この記事の結論

情報過多の時代に効くのは、集める力ではなく捨てる力だ。独立期の一人社長にとって、時間と集中力は最も希少な資源。だから「何を見るか」より「何を見ないか」を決めることが、そのまま成果を左右する。情報収集が行動の代わりになっていないか——ここを点検することが、捨てる力の出発点だ。

この記事は、Lv.2(独立期)の一人社長に向けて書いています。が、全段階に通じる土台でもあります。

独立期は「時間がない」のに「情報は無限」

独立すると、やることが一気に増える。営業、制作、経理、雑務——すべてを一人でこなす。時間はいくらあっても足りない。

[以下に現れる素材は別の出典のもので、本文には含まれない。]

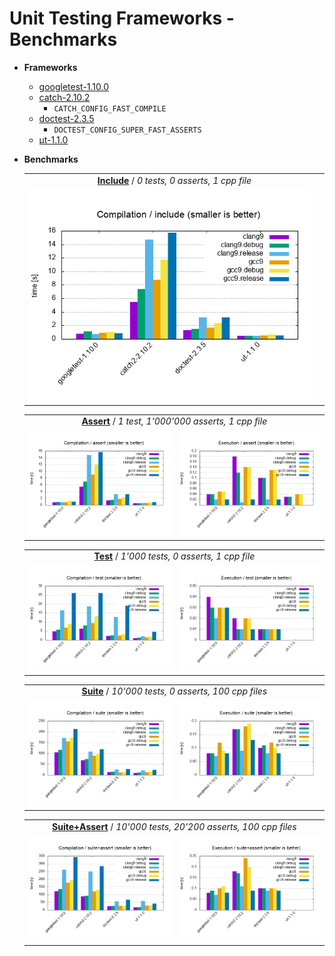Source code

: # Unit Testing Frameworks - Benchmarks

* **Frameworks**

  * [googletest-1.10.0](https://github.com/google/googletest/releases/tag/release-1.10.0)
  * [catch-2.10.2](https://github.com/catchorg/Catch2/releases/download/v2.10.2/catch.hpp)
    * `CATCH_CONFIG_FAST_COMPILE`
  * [doctest-2.3.5](https://github.com/onqtam/doctest/blob/master/doctest/doctest.h)
    * `DOCTEST_CONFIG_SUPER_FAST_ASSERTS`
  * [μt-1.1.0](https://github.com/boost-experimental/ut/blob/master/include/boost/ut.hpp)

* **Benchmarks**

  <center>
  <table>
    <tr>
      <td colspan="2" align="center">
      <a href="benchmarks"><b>Include</b></a> / <i>0 tests, 0 asserts, 1 cpp file</i>
      </td>
    </tr>
    <tr>
      <td><a href="results/Compilation_include.png"><img src="results/Compilation_include.png"></a></td>
      <td></td>
    </tr>
  </table>
  </center>

  <table>
    <tr>
      <td colspan="2" align="center">
      <a href="benchmarks"><b>Assert</b></a> / <i>1 test, 1'000'000 asserts, 1 cpp file</i>
      </td>
    </tr>
    <tr>
      <td><a href="results/Compilation_assert.png"><img src="results/Compilation_assert.png"></a></td>
      <td><a href="results/Execution_assert.png"><img src="results/Execution_assert.png"></a></td>
    </tr>
  </table>

  <table>
    <tr>
      <td colspan="2" align="center">
      <a href="benchmarks"><b>Test</b></a> / <i>1'000 tests, 0 asserts, 1 cpp file</i>
      </td>
    </tr>
    <tr>
      <td><a href="results/Compilation_test.png"><img src="results/Compilation_test.png"></a></td>
      <td><a href="results/Execution_test.png"><img src="results/Execution_test.png"></a></td>
    </tr>
  </table>

  <table>
    <tr>
      <td colspan="2" align="center">
      <a href="benchmarks"><b>Suite</b></a> / <i>10'000 tests, 0 asserts, 100 cpp files</i>
      </td>
    </tr>
    <tr>
      <td><a href="results/Compilation_suite.png"><img src="results/Compilation_suite.png"></a></td>
      <td><a href="results/Execution_suite.png"><img src="results/Execution_suite.png"></a></td>
    </tr>
  </table>

  <table>
    <tr>
      <td colspan="2" align="center">
      <a href="benchmarks"><b>Suite+Assert</b></a> / <i>10'000 tests, 20'200 asserts, 100 cpp files</i>
      </td>
    </tr>
    <tr>
      <td><a href="results/Compilation_suite+assert.png"><img src="results/Compilation_suite+assert.png"></a></td>
      <td><a href="results/Execution_suite+assert.png"><img src="results/Execution_suite+assert.png"></a></td>
    </tr>
  </table>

一方で、情報は無限にある。SNS、ニュース、ノウハウ記事、動画、メルマガ。スマホを開けば、いくらでも「役立ちそうな情報」が流れてくる。この有限の時間無限の情報のミスマッチが、独立期の消耗の正体だ。すべてを追えば、本業の時間が消える。だから、取捨選択が要る。

「集める」より「捨てる」が難しい

情報を集めるのは簡単だ。検索すれば出てくる。フォローすれば流れてくる。難しいのは、捨てることだ。

「これも知っておいたほうがいいかも」「乗り遅れたくない」という不安が、捨てることを妨げる。だが、すべてを知ることはできない。知ろうとすればするほど、本来やるべきことに使う時間と集中力が削られる。

捨てる力とは、「知らなくていいこと」を決める力だ。今の自分に関係ない情報、行動に結びつかない情報、不安を煽るだけの情報——これらを意図的に視界から外す。何を見ないかを決めることで、見るべきものが際立つ。

情報収集が「言い訳」になっていないか

最も注意したいのが、これだ。情報収集は、しばしば行動しないための言い訳になる。

「まだ勉強が足りない」「もっと調べてから」と言いながら、延々とインプットを続ける。本人は努力しているつもりだが、実際には行動を先延ばしにしているだけ、ということがある。インプットは、行動より安全で、やった気になれるからだ。

独立期に必要なのは、完璧な知識ではなく、動きながら学ぶことだ。8割わかったら、まず動く。残りは、やりながら埋める。情報収集が前に進むための準備ではなく、進まないための口実になっていないか。ここを正直に点検する。

取捨選択の4つの基準

基準1:今の自分の段階に必要か

その情報は、今の自分の段階で使うものか。Lv.4で必要になる法人の話を、独立期に深追いしても、忘れるだけだ。必要になったときに学べばいい。「今」のフィルターで入口を絞る。

基準2:行動に結びつくか

読んで「へえ」で終わる情報か、明日の行動が変わる情報か。後者を優先する。インプットには、必ずアウトプット(何をするか)を紐づける。行動に変わらない情報は、娯楽であって学びではない。

基準3:情報源を絞れているか

あれもこれもとフォローすると、流し見の対象が増え、時間が溶ける。信頼できる情報源を数個に絞り、それ以外は意図的に見ない。情報の「入口」を減らすことが、最も効く時短だ。

基準4:不安を煽るだけでないか

「これを知らないと損する」「今すぐやらないと手遅れ」——不安を煽る情報は、行動を促すように見えて、たいてい判断を狂わせる。煽りで動かされていないか、一拍置いて確かめる。

独立期の一人社長へ

独立期は、時間と集中力という、最も希少な資源を奪い合う戦いでもある。情報は、味方にもなれば、その資源を食い潰す敵にもなる。

すべてを知ろうとするのをやめる。今の段階に必要で、行動に結びつく情報だけを、絞った情報源から取る。そして何より、情報収集が行動の代わりになっていないかを点検する。

何を見ないかを決めることは、消極的な諦めではない。限られた力を、本当に大事なことに集中させるための、積極的な選択だ。捨てる力こそ、情報の時代を生きる一人社長の、静かで強い武器になる。